[Saved entries]
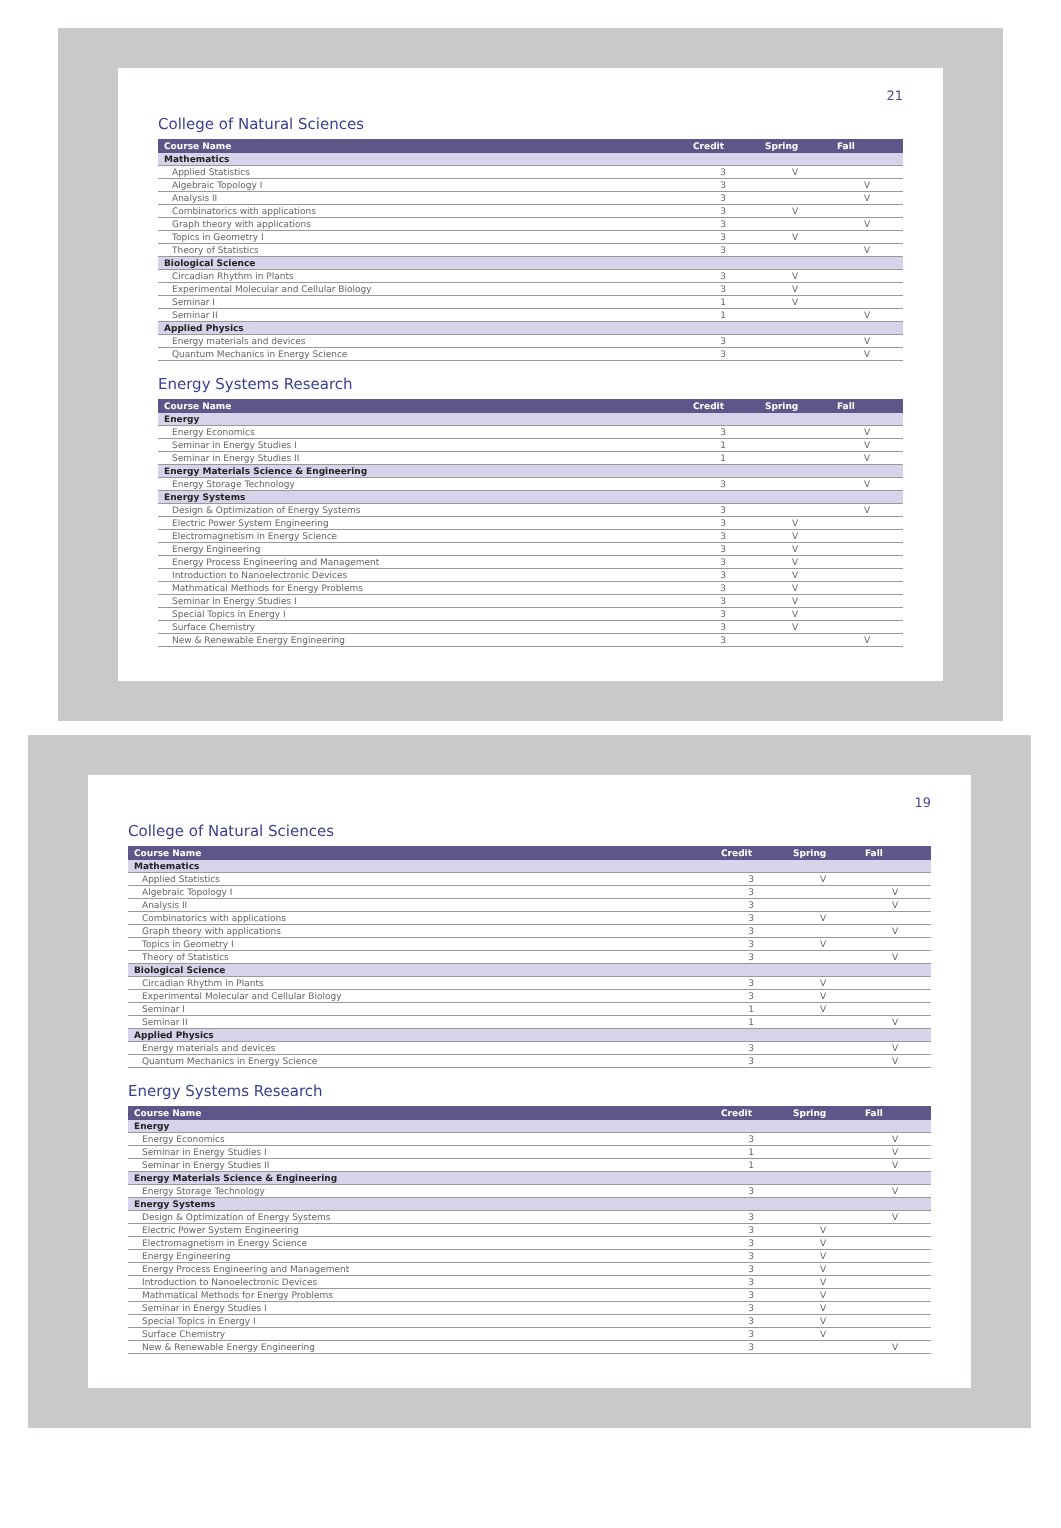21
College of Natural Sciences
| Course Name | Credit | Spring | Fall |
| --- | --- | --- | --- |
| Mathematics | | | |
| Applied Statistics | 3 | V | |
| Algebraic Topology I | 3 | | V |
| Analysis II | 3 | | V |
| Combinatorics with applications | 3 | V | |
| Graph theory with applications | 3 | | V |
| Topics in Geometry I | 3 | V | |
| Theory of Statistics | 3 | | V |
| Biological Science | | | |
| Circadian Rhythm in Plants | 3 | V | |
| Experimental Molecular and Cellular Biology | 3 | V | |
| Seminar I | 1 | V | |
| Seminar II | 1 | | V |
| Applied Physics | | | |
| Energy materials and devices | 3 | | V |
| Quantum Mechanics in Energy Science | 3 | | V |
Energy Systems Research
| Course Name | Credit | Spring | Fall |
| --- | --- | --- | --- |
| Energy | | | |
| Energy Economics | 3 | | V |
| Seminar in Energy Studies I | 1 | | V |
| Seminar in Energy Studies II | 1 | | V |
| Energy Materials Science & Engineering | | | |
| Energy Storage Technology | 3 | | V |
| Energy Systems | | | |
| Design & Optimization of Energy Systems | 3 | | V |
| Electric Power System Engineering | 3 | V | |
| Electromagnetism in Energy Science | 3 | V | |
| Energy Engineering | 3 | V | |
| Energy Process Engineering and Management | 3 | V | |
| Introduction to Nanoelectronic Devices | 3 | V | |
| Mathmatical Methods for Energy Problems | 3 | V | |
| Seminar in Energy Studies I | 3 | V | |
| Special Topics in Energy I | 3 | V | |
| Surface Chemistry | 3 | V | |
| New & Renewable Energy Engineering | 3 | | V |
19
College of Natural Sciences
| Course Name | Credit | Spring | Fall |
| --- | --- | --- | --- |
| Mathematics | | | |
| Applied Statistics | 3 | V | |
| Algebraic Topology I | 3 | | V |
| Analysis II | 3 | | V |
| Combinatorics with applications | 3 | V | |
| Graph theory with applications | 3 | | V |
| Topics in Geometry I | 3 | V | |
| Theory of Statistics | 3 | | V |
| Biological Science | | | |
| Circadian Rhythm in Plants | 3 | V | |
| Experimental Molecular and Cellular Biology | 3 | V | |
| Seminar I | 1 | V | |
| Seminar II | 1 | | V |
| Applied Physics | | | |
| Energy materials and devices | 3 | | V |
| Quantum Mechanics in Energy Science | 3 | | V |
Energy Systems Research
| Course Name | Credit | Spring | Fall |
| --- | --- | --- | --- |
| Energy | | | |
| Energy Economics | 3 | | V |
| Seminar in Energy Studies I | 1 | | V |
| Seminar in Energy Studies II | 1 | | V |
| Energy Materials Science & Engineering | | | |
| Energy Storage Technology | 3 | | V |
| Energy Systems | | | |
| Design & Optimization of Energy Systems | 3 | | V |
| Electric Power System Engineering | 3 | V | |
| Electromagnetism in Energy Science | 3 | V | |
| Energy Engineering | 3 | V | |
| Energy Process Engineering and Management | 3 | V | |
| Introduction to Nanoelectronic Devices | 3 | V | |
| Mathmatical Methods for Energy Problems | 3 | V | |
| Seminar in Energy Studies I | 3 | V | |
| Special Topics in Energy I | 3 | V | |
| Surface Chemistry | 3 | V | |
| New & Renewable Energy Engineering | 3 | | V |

# Task instructions:
The goal is an exact reprint of the entries, leaving out the pictures.

# Exercise result:
21
College of Natural Sciences
| Course Name | Credit | Spring | Fall |
| --- | --- | --- | --- |
| Mathematics | | | |
| Applied Statistics | 3 | V | |
| Algebraic Topology I | 3 | | V |
| Analysis II | 3 | | V |
| Combinatorics with applications | 3 | V | |
| Graph theory with applications | 3 | | V |
| Topics in Geometry I | 3 | V | |
| Theory of Statistics | 3 | | V |
| Biological Science | | | |
| Circadian Rhythm in Plants | 3 | V | |
| Experimental Molecular and Cellular Biology | 3 | V | |
| Seminar I | 1 | V | |
| Seminar II | 1 | | V |
| Applied Physics | | | |
| Energy materials and devices | 3 | | V |
| Quantum Mechanics in Energy Science | 3 | | V |
Energy Systems Research
| Course Name | Credit | Spring | Fall |
| --- | --- | --- | --- |
| Energy | | | |
| Energy Economics | 3 | | V |
| Seminar in Energy Studies I | 1 | | V |
| Seminar in Energy Studies II | 1 | | V |
| Energy Materials Science & Engineering | | | |
| Energy Storage Technology | 3 | | V |
| Energy Systems | | | |
| Design & Optimization of Energy Systems | 3 | | V |
| Electric Power System Engineering | 3 | V | |
| Electromagnetism in Energy Science | 3 | V | |
| Energy Engineering | 3 | V | |
| Energy Process Engineering and Management | 3 | V | |
| Introduction to Nanoelectronic Devices | 3 | V | |
| Mathmatical Methods for Energy Problems | 3 | V | |
| Seminar in Energy Studies I | 3 | V | |
| Special Topics in Energy I | 3 | V | |
| Surface Chemistry | 3 | V | |
| New & Renewable Energy Engineering | 3 | | V |
19
College of Natural Sciences
| Course Name | Credit | Spring | Fall |
| --- | --- | --- | --- |
| Mathematics | | | |
| Applied Statistics | 3 | V | |
| Algebraic Topology I | 3 | | V |
| Analysis II | 3 | | V |
| Combinatorics with applications | 3 | V | |
| Graph theory with applications | 3 | | V |
| Topics in Geometry I | 3 | V | |
| Theory of Statistics | 3 | | V |
| Biological Science | | | |
| Circadian Rhythm in Plants | 3 | V | |
| Experimental Molecular and Cellular Biology | 3 | V | |
| Seminar I | 1 | V | |
| Seminar II | 1 | | V |
| Applied Physics | | | |
| Energy materials and devices | 3 | | V |
| Quantum Mechanics in Energy Science | 3 | | V |
Energy Systems Research
| Course Name | Credit | Spring | Fall |
| --- | --- | --- | --- |
| Energy | | | |
| Energy Economics | 3 | | V |
| Seminar in Energy Studies I | 1 | | V |
| Seminar in Energy Studies II | 1 | | V |
| Energy Materials Science & Engineering | | | |
| Energy Storage Technology | 3 | | V |
| Energy Systems | | | |
| Design & Optimization of Energy Systems | 3 | | V |
| Electric Power System Engineering | 3 | V | |
| Electromagnetism in Energy Science | 3 | V | |
| Energy Engineering | 3 | V | |
| Energy Process Engineering and Management | 3 | V | |
| Introduction to Nanoelectronic Devices | 3 | V | |
| Mathmatical Methods for Energy Problems | 3 | V | |
| Seminar in Energy Studies I | 3 | V | |
| Special Topics in Energy I | 3 | V | |
| Surface Chemistry | 3 | V | |
| New & Renewable Energy Engineering | 3 | | V |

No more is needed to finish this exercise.